• What is needed: Give the lines of the material below as a Markdown table with two columns: Row, for a running number, and Text, for the line itself, leaving out blank lines. Leave the pictures out of your answer.

• Data:
________

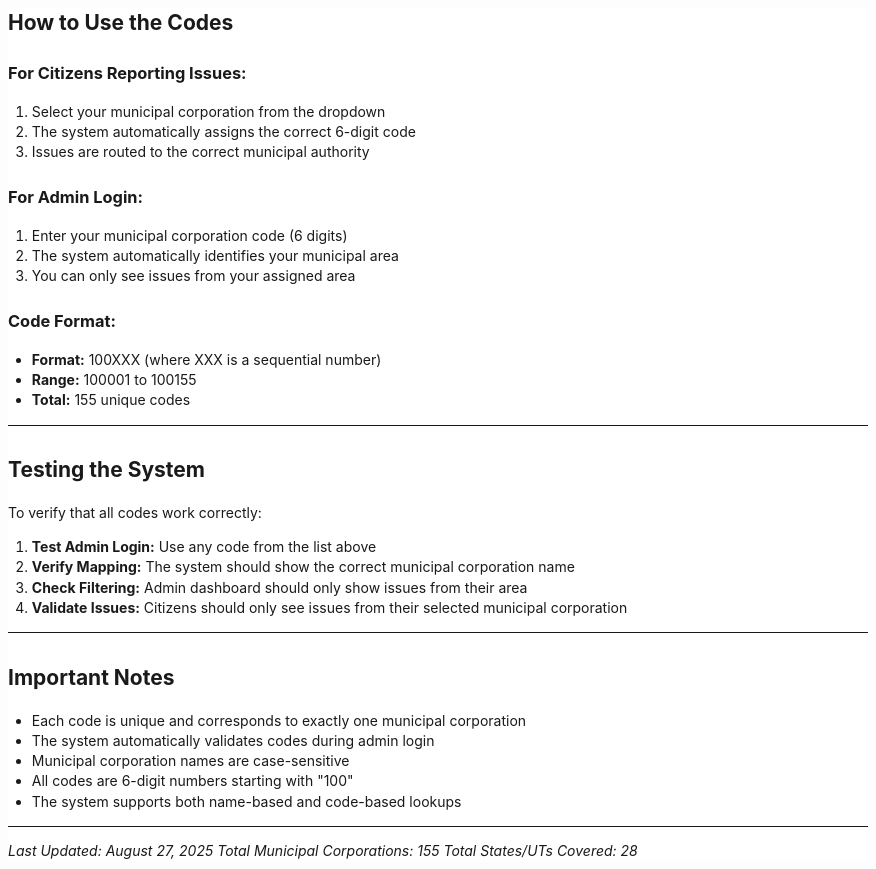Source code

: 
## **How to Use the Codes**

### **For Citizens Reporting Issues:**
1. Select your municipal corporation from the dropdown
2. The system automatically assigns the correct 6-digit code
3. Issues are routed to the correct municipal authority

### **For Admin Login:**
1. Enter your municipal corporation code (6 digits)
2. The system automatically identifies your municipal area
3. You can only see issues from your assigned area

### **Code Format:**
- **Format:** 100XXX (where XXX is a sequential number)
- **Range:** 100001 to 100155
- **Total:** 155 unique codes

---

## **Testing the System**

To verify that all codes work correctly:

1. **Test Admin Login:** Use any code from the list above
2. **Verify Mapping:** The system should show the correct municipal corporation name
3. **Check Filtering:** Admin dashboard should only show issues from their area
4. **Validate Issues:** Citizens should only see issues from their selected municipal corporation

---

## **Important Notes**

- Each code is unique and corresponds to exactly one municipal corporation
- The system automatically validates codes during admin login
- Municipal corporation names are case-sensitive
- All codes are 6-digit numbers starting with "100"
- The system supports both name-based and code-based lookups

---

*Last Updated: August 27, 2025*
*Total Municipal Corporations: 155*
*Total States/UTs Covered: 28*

________

• Answer:
| Row | Text |
|---|---|
| 1 | Source code |
| 2 | :  |
| 3 | ## **How to Use the Codes** |
| 4 | ### **For Citizens Reporting Issues:** |
| 5 | 1. Select your municipal corporation from the dropdown |
| 6 | 2. The system automatically assigns the correct 6-digit code |
| 7 | 3. Issues are routed to the correct municipal authority |
| 8 | ### **For Admin Login:** |
| 9 | 1. Enter your municipal corporation code (6 digits) |
| 10 | 2. The system automatically identifies your municipal area |
| 11 | 3. You can only see issues from your assigned area |
| 12 | ### **Code Format:** |
| 13 | - **Format:** 100XXX (where XXX is a sequential number) |
| 14 | - **Range:** 100001 to 100155 |
| 15 | - **Total:** 155 unique codes |
| 16 | --- |
| 17 | ## **Testing the System** |
| 18 | To verify that all codes work correctly: |
| 19 | 1. **Test Admin Login:** Use any code from the list above |
| 20 | 2. **Verify Mapping:** The system should show the correct municipal corporation name |
| 21 | 3. **Check Filtering:** Admin dashboard should only show issues from their area |
| 22 | 4. **Validate Issues:** Citizens should only see issues from their selected municipal corporation |
| 23 | --- |
| 24 | ## **Important Notes** |
| 25 | - Each code is unique and corresponds to exactly one municipal corporation |
| 26 | - The system automatically validates codes during admin login |
| 27 | - Municipal corporation names are case-sensitive |
| 28 | - All codes are 6-digit numbers starting with "100" |
| 29 | - The system supports both name-based and code-based lookups |
| 30 | --- |
| 31 | *Last Updated: August 27, 2025* |
| 32 | *Total Municipal Corporations: 155* |
| 33 | *Total States/UTs Covered: 28* |